▸ TEXT SEGMENT:
▶
Climbing Out of a Hot Summer

You've been gone a while.  I've been to summer school this past season, and I didn't even know I had failed a course!  As I worked hard to get on my feet after the surgery in March, once again my plans and those of the Lord were not exactly in sync.  

So, you stopped being Christian?  Not ever, not at all.  That said, I seem to need a reminder that my plans and ways are not the Lord's.  I'm not sure why I can't remember that particular lesson, but He has methods of reminding me.  This time, it has been the heat and humidity we've experienced in the Southern USA this summer.  For those of us who wear their medicine, via a patch, heat is a terrible enemy.  Open pores, sweating, higher core temperature, and even a higher heart rate are the worst, and this summer combined them into the perfect storm to sap the medicine out before it's time.
◀
▸ EXERCISE SET:
**A)** Rewrite the summer blog post, everything from "You've been gone" down to "exactly in sync.", and replace "surgery" with "operation".
**B)** Carry on the post about the hot summer from the point where it stops.

Dataset records
▶
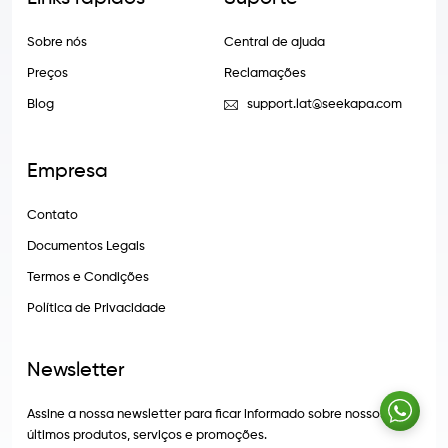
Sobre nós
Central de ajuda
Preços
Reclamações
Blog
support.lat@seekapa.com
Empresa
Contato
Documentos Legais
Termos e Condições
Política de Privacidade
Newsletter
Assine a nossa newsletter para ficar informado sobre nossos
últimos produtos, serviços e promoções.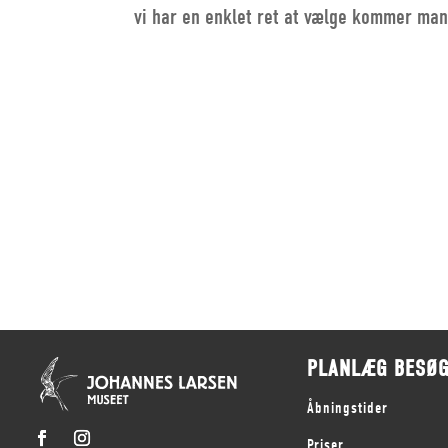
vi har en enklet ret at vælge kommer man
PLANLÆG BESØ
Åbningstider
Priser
◀
▶
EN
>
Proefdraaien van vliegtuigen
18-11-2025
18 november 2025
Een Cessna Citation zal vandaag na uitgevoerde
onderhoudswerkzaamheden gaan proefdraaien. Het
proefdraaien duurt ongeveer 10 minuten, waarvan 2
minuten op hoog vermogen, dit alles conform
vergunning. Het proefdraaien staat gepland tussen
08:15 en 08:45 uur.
◀
▸ RESULTS OF THE TASKS:
**A)**
You've been gone a while.  I've been to summer school this past season, and I didn't even know I had failed a course!  As I worked hard to get on my feet after the operation in March, once again my plans and those of the Lord were not exactly in sync.

**B)**
Then, this weather is all about you?  Narcissist much?  That does sound a bit much, but not exactly what I mean.  My point is that when I began to heal and actually felt better than I had in months, years actually, I began to rely on myself and focused what I wanted.  That old self-reliance and pride took over.  Then the heat went up and I couldn't take my walks, or even exercise without having a problem with my meds; I became angry.  Look, I had plans now, I was going to get working again, maybe even back into the martial arts.  Right.  After everything the Lord did for me, how could I forget so easily?   Instead, I should have been thankful for the blessings the Lord had given me.  I just need to continue doing my part, leaving the rest up to the Father who has brought me this far.  So as my kids return to school, I hopefully return to sanity.  Lesson:  Do what I can, my Father in heaven will take care of the rest.